New Mexico-based Virgin Galactic, which now expects to fly its first paying customers in 2013, was told by the U.S. government that the company may fly non-U.S. citizens to the edge of space without first obtaining an export license from the State Department.
Virgin Galactic asked “that their operations be removed from the scope of the International Traffic in Arms Regulations (ITAR),” Mark Sundahl, an associate professor of law at Cleveland State University in Ohio, told Space News in an April 10 phone interview. Early this year, the State Department announced “a favorable EAR99 ruling, which means that [Virgin Galactic’s] operations will not be ITAR-controlled.”
Virgin’s flight hardware, Sundahl added, would remain under export control. However, he said the determination was, on the whole, “good news for Virgin Galactic and the entire space tourism industry.”

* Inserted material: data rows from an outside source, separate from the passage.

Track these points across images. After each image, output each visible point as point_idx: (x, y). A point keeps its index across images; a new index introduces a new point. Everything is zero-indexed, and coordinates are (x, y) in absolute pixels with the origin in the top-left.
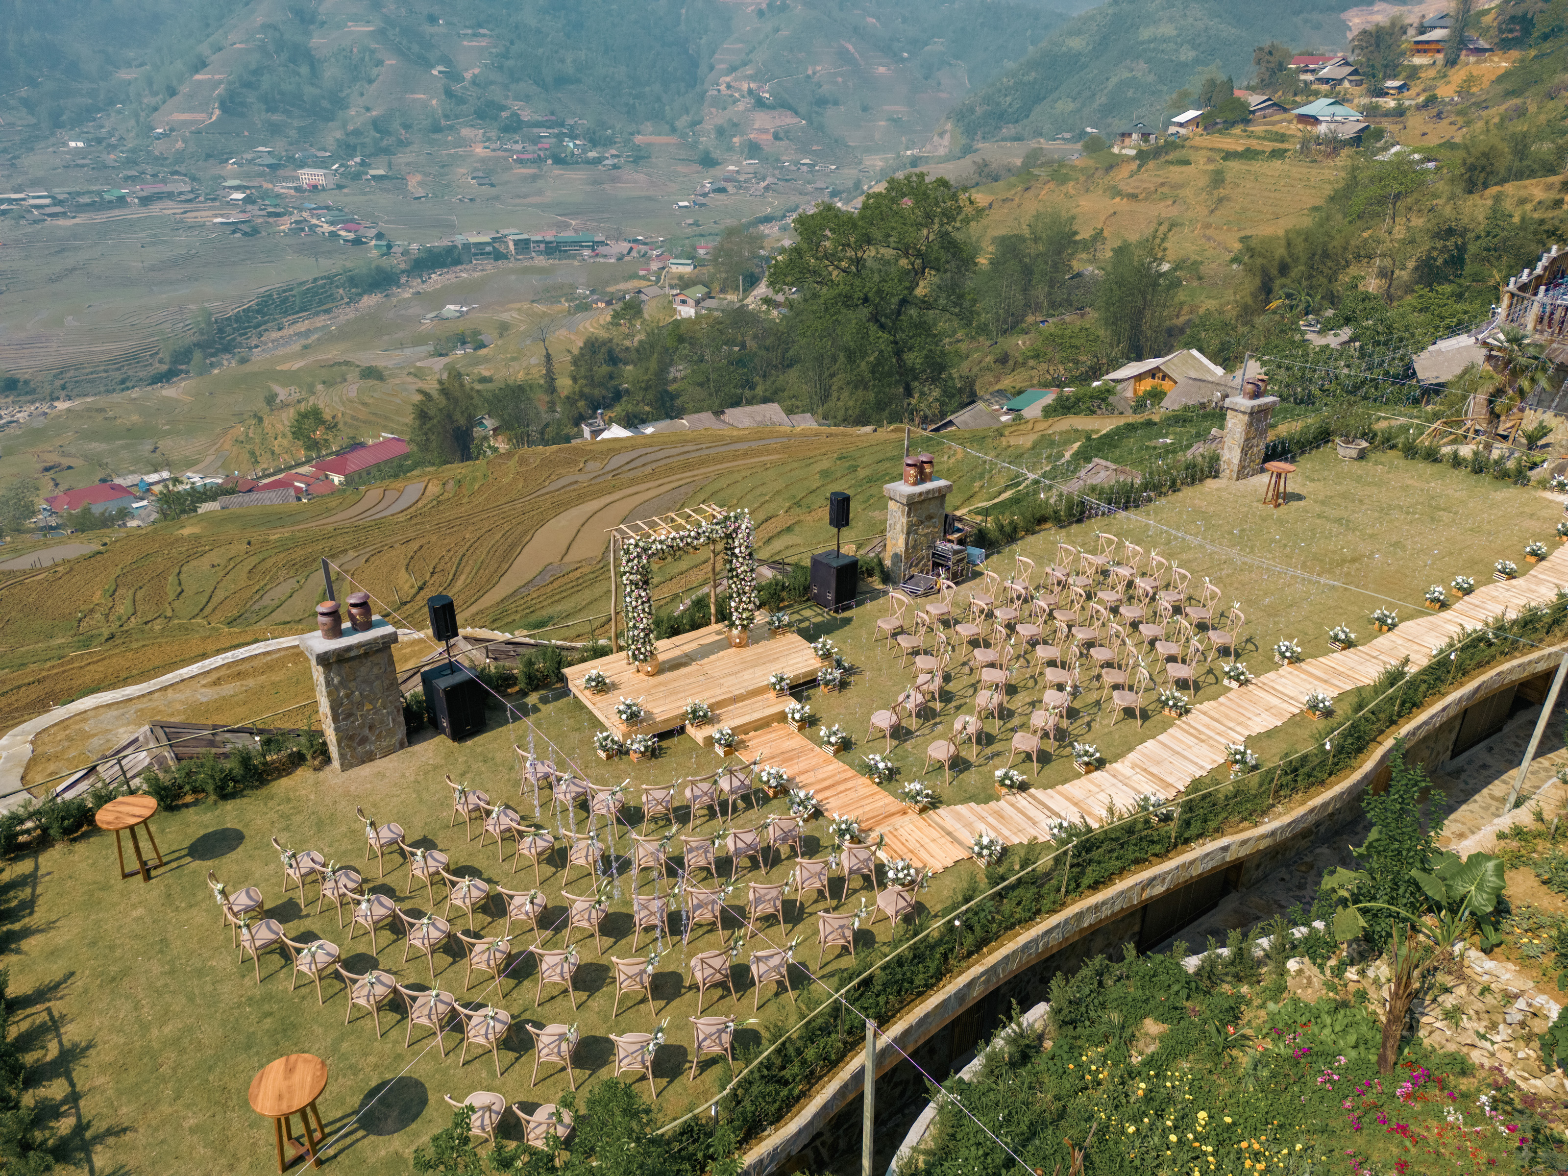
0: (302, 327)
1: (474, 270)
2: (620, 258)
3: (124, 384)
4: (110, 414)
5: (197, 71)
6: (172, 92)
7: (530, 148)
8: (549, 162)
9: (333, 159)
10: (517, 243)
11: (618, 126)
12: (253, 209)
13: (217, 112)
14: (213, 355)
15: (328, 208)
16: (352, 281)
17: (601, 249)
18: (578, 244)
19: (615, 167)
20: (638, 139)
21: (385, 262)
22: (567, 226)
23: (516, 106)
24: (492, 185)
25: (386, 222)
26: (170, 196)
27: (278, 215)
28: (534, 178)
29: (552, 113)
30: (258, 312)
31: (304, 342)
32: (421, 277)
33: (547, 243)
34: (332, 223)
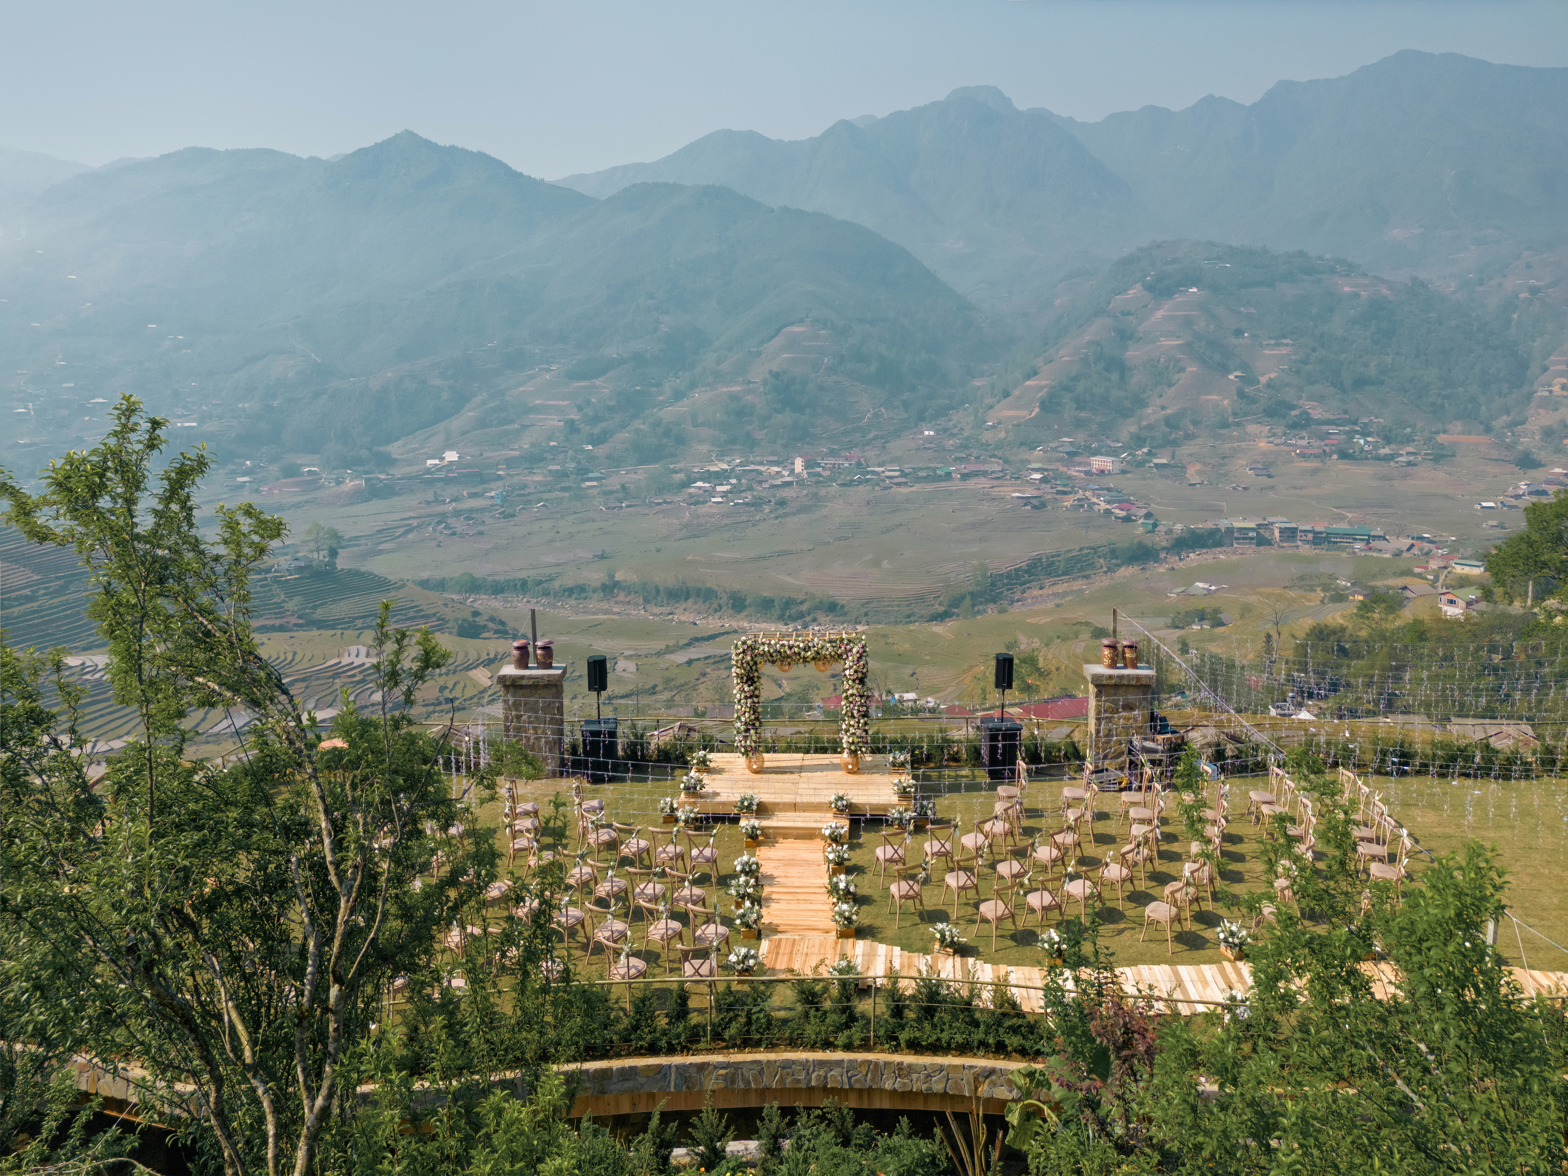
0: (1060, 588)
1: (1234, 553)
2: (1398, 554)
3: (909, 618)
4: (891, 640)
5: (1029, 377)
6: (1006, 394)
7: (1316, 443)
8: (1335, 457)
9: (1123, 449)
10: (1282, 531)
11: (1419, 425)
12: (1046, 488)
13: (1037, 410)
14: (981, 603)
15: (1109, 490)
16: (1114, 553)
17: (1375, 544)
18: (1352, 537)
19: (1409, 464)
20: (1441, 438)
21: (1148, 540)
22: (1342, 518)
23: (1307, 405)
24: (1270, 476)
25: (1158, 504)
26: (985, 474)
27: (1065, 493)
28: (1315, 471)
29: (1345, 412)
30: (1026, 572)
31: (1058, 601)
32: (1179, 555)
33: (1315, 533)
34: (1109, 502)
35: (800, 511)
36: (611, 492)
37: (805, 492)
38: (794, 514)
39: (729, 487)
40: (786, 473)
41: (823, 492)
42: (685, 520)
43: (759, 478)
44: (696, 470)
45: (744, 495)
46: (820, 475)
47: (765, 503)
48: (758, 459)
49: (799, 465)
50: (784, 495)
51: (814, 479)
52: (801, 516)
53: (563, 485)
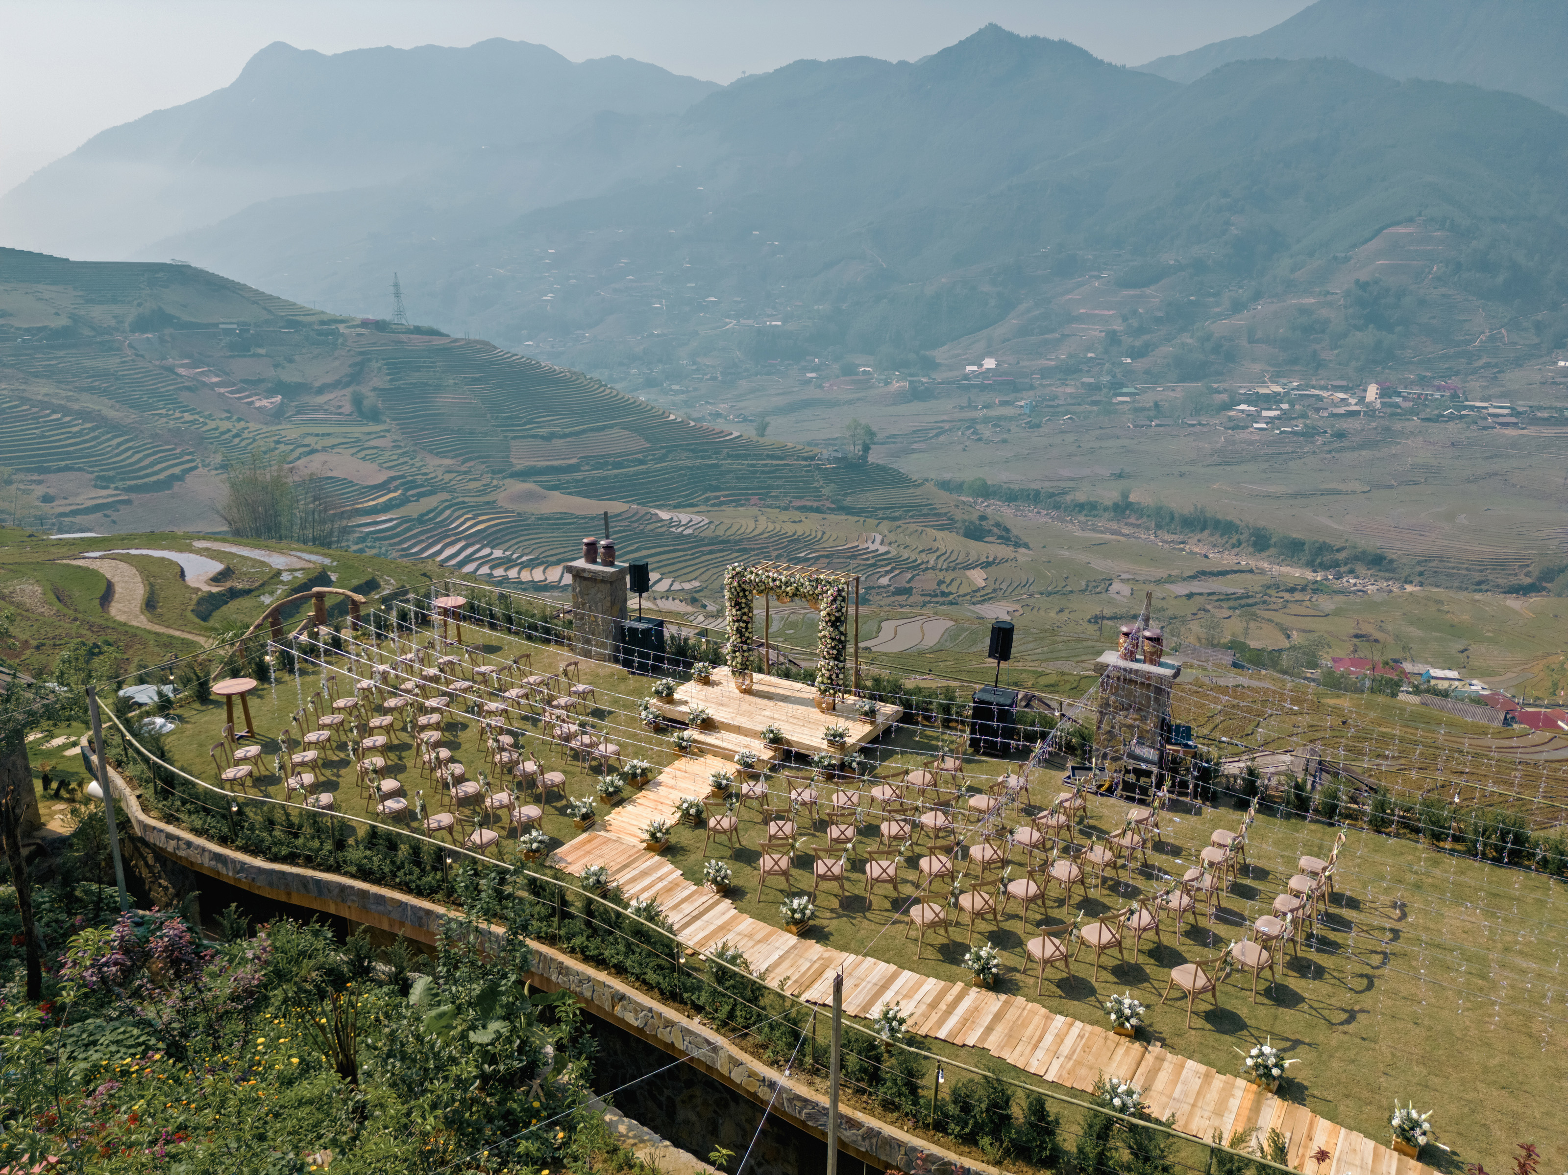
3: (1480, 586)
4: (1445, 608)
35: (1362, 447)
36: (1143, 409)
37: (1374, 424)
38: (1353, 449)
39: (1278, 412)
40: (1353, 401)
41: (1398, 426)
42: (1219, 445)
43: (1317, 404)
44: (1242, 391)
45: (1294, 422)
46: (1397, 406)
47: (1318, 434)
48: (1322, 382)
49: (1372, 392)
50: (1345, 426)
51: (1388, 411)
52: (1364, 453)
53: (1094, 398)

Sundahl said that without this determination from State, allowing a non-U.S. citizen to ride in a Virgin spacecraft — or even training a non-U.S. citizen to do so — would legally have been an export activity that required federal approval. The time it takes to obtain an export license varies, but several months is a reasonable estimate, said Sundahl, who specializes in international commerce and space law.
Some very good news for Virgin Galactic and all of its other U.S.-based competitors. I guess Richard Branson and family will be able to fly on his company’s spaceship without dealing with ITAR.